Please respond by, Friday, September 25, with proposals for Spring Meeting programs. Proposals may be in the text of an email message to jon.rubens@bullivant.com and should include:
1. Proposed program title;
2. Short description of the program topic;
3. Program Chair name and contact info;
4. Program Materials Coordinator (preferably not the same person as Program Chair) name and contact info;
5. Preferred time slot;
6. Potential co-sponsoring committee and a contact person with that committee;
7. Your comment on why this would be of interest to our audience in Denver;
8. List of potential speakers;
9. List of any potential speakers who may seek to have the Section waive meeting registration (government lawyers and judges only) and who may seek meeting expense reimbursement (government lawyers, judges, and limited other);
10. Any additional comment.
Keep in mind the following points while you prepare proposals:
- The Section seeks descriptive titles and topics; general titles such as 'hot topics in ___' are discouraged and may lead the program review committee not to consider our proposal fully.
- The Section requires diversity on all program panels.
- Co-Sponsored programs are favored.
- Each program must have a Program Chair and should also try to designate a separate Program Materials Coordinator. These are good opportunities for younger or newer members of the committee to participate in the programming process.
- Programs must have original materials. This does NOT include publicly available cases, statutes or regulations, previously published articles, pamphlets or books, or materials from websites.

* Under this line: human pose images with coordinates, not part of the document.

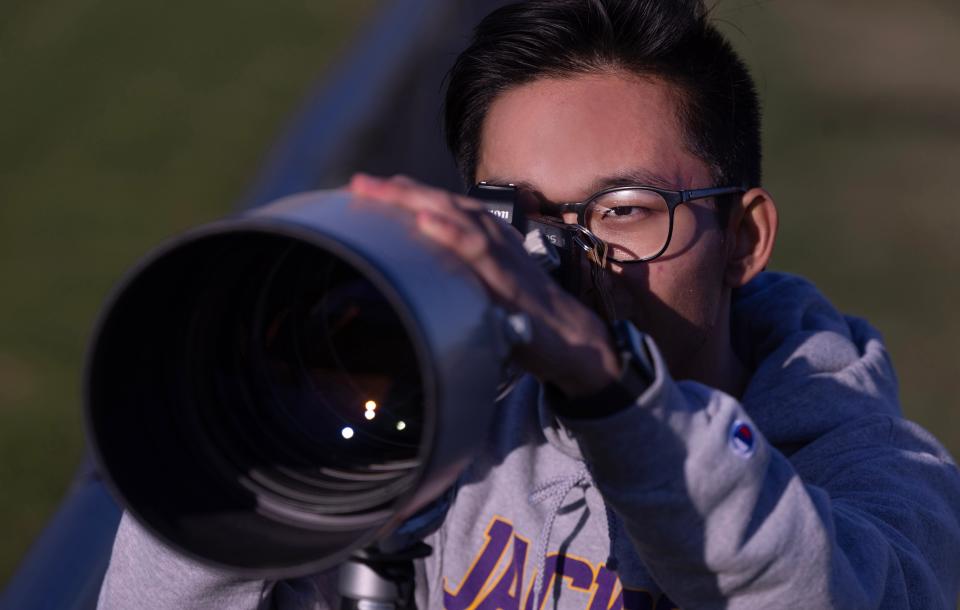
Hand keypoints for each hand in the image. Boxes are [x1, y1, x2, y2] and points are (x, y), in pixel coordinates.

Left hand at [348, 174, 619, 397]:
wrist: (574, 340)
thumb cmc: (529, 315)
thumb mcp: (488, 288)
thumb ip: (461, 275)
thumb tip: (422, 278)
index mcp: (488, 238)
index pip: (442, 207)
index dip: (407, 195)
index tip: (369, 187)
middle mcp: (494, 239)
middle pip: (443, 205)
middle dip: (401, 192)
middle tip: (360, 184)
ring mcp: (503, 258)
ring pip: (458, 219)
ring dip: (419, 202)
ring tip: (384, 191)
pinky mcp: (510, 283)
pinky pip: (480, 254)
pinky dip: (452, 234)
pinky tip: (426, 223)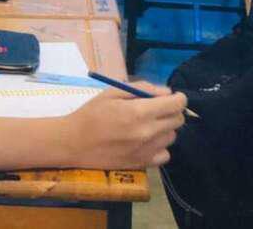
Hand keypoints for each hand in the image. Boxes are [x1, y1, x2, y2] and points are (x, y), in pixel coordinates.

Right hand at [66, 82, 186, 169]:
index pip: (176, 104)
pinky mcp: (143, 164)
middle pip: (178, 120)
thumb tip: (165, 92)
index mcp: (139, 112)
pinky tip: (145, 142)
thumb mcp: (111, 92)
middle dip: (171, 111)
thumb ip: (141, 89)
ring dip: (164, 128)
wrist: (74, 142)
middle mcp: (148, 132)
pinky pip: (165, 154)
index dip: (178, 98)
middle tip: (156, 109)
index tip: (173, 96)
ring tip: (146, 125)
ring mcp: (147, 150)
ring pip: (172, 137)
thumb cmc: (90, 114)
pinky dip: (159, 147)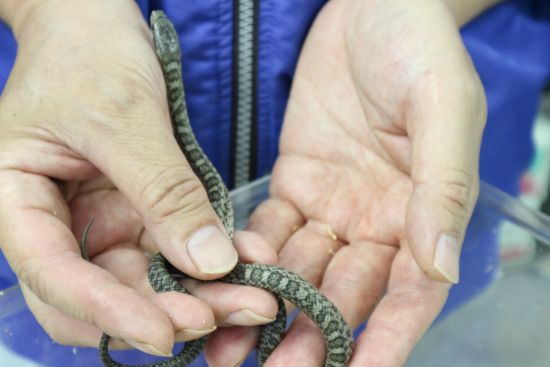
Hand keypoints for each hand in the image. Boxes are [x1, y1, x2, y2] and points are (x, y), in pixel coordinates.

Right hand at [0, 0, 276, 355]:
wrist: (95, 27)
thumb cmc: (88, 56)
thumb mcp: (123, 118)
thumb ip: (164, 191)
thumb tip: (208, 262)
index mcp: (17, 205)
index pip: (55, 278)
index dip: (109, 314)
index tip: (166, 335)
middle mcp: (58, 226)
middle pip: (108, 294)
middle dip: (172, 314)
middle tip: (240, 312)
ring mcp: (101, 223)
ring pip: (147, 284)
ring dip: (203, 296)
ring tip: (259, 297)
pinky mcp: (138, 214)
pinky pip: (175, 252)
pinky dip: (212, 261)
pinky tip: (252, 259)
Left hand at [204, 0, 485, 364]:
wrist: (370, 5)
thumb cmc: (418, 46)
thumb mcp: (443, 108)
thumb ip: (442, 184)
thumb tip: (442, 264)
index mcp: (422, 210)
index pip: (410, 291)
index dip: (388, 337)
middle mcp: (377, 220)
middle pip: (344, 293)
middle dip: (313, 337)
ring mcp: (332, 204)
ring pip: (299, 271)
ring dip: (268, 309)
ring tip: (230, 347)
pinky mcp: (294, 182)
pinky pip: (269, 230)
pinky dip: (246, 259)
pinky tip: (220, 284)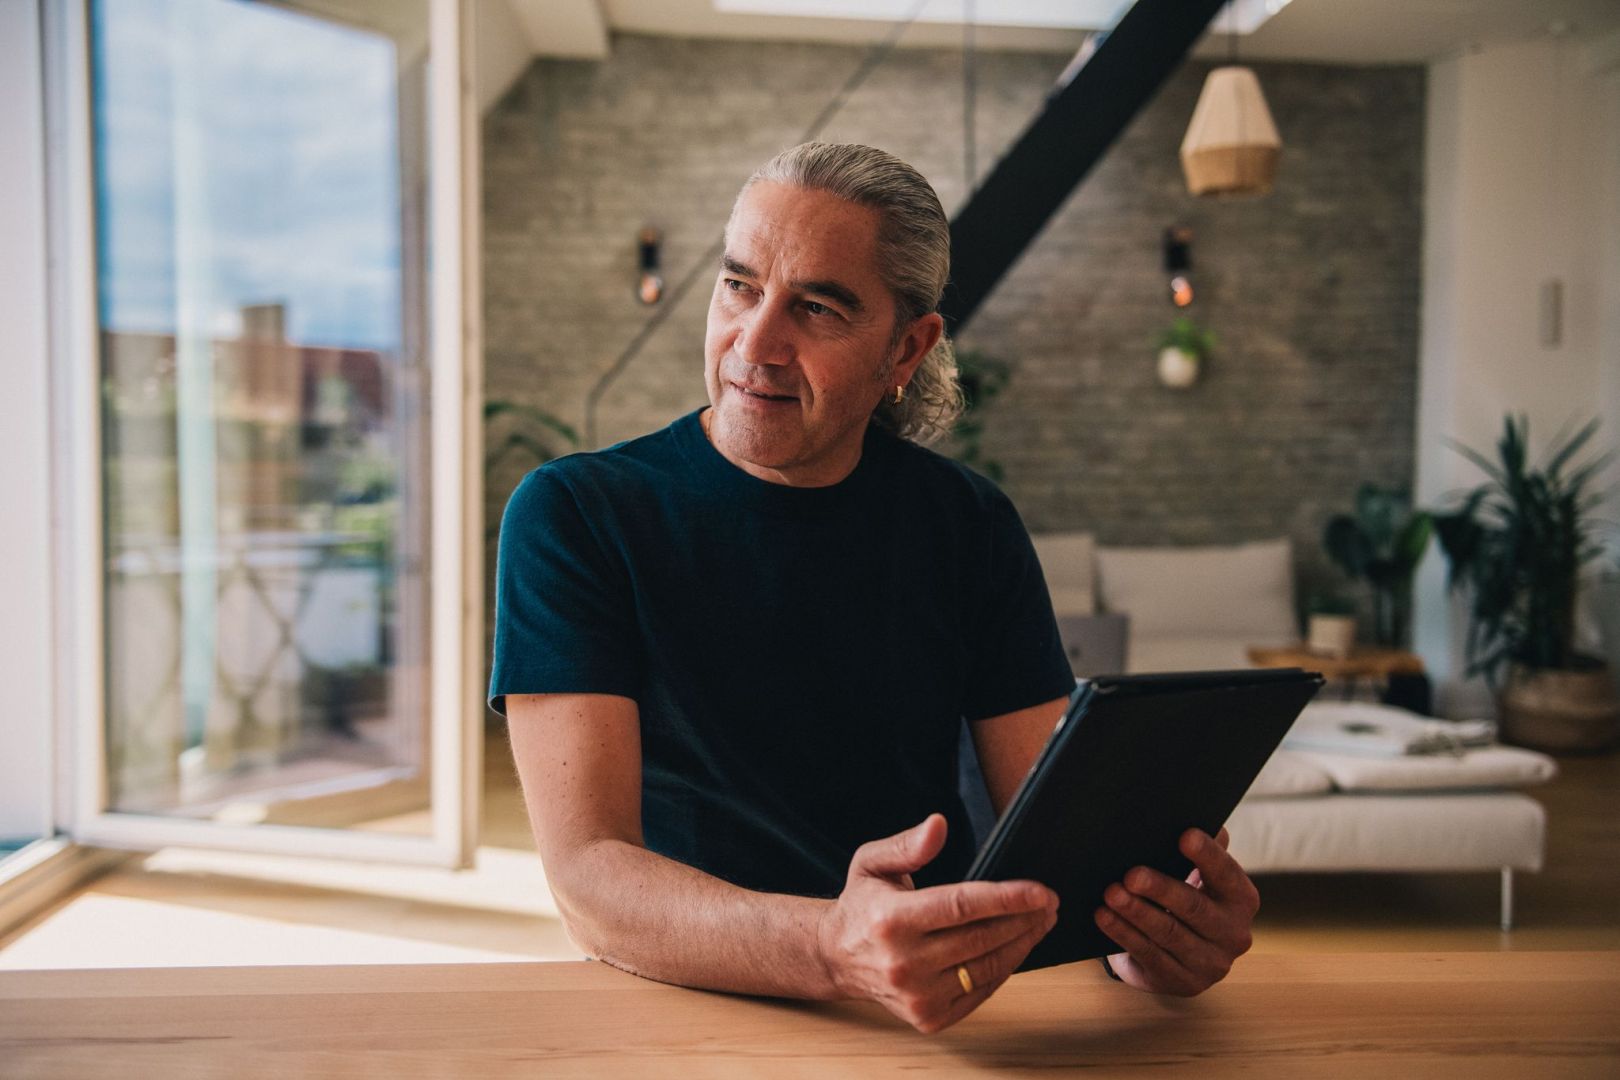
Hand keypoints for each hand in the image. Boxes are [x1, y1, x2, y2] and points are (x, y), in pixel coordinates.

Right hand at [817, 813, 1058, 1033]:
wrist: (837, 958)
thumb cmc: (862, 905)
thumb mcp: (872, 863)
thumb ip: (907, 845)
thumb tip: (939, 825)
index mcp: (891, 920)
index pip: (961, 906)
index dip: (1006, 898)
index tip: (1040, 890)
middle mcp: (903, 963)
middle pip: (981, 938)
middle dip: (1024, 919)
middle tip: (1049, 902)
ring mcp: (917, 996)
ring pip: (987, 968)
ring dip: (1022, 944)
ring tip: (1041, 922)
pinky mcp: (929, 1017)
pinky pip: (980, 992)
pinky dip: (1003, 969)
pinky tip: (1016, 947)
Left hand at [1093, 826, 1257, 996]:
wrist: (1179, 955)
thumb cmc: (1188, 900)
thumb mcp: (1199, 877)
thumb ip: (1205, 852)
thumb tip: (1203, 819)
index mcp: (1242, 899)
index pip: (1226, 874)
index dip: (1207, 856)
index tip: (1184, 836)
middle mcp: (1234, 934)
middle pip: (1194, 907)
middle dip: (1160, 889)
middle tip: (1131, 874)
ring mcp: (1212, 964)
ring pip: (1168, 933)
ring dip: (1136, 912)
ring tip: (1110, 893)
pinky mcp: (1184, 983)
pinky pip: (1150, 955)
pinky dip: (1124, 933)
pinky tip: (1104, 917)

- Programs should be interactive discussions. Programs should not consist of a series of presenters giving solo 10-15 minute talks, one after the other. Instead, we seek programs that involve a group of panelists discussing topics in an interactive format, keeping the audience engaged, and inviting questions throughout or at discrete points through the program, not squeezed into time remaining at the end;
- The Cyberspace Committee's two allocated slot programs will be scheduled at some time on Friday April 23, or Saturday April 24, but exact program time slots have not been fixed yet.
I have already spoken with a few committee members about possible programs. Please don't assume I or someone else will be submitting proposals for those programs! I still need a proposal from you.
Remember, we always encourage topical discussions, presentations, and speakers at subcommittee, task force and working group meetings. These presentations will continue to be announced in the Section's meeting materials, even though they do not afford CLE credits. Today, we are only looking for proposals on full-fledged 'Programs'.